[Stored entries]

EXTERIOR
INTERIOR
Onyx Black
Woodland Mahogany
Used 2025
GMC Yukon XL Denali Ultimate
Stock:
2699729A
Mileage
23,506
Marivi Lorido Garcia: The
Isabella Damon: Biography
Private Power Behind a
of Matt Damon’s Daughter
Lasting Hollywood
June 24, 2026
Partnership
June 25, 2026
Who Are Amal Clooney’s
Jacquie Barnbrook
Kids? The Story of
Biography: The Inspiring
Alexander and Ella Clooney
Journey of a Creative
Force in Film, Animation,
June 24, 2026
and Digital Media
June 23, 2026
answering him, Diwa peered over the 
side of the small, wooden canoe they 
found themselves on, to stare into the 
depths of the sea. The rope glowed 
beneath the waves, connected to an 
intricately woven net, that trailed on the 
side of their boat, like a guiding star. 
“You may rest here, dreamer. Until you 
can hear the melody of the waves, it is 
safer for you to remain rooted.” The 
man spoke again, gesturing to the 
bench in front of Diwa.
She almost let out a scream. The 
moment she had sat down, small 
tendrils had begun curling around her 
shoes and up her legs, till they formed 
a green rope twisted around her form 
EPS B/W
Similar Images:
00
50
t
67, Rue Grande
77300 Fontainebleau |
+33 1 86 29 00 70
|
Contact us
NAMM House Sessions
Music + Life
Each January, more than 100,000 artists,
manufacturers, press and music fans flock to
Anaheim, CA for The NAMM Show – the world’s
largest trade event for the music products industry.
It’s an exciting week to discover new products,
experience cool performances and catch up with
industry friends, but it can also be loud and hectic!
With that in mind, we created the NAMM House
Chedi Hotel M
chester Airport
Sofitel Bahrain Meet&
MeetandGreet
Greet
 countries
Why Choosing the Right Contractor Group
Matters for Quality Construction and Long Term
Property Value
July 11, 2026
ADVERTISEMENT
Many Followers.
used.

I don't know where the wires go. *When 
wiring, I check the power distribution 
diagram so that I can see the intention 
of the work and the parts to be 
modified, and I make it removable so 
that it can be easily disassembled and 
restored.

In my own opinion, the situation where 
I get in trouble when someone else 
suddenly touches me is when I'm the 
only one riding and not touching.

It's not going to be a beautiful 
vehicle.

◆ The task ◆
Every line in the records above that holds "around" counts once; state the total and nothing else.

◆ Expected output ◆
2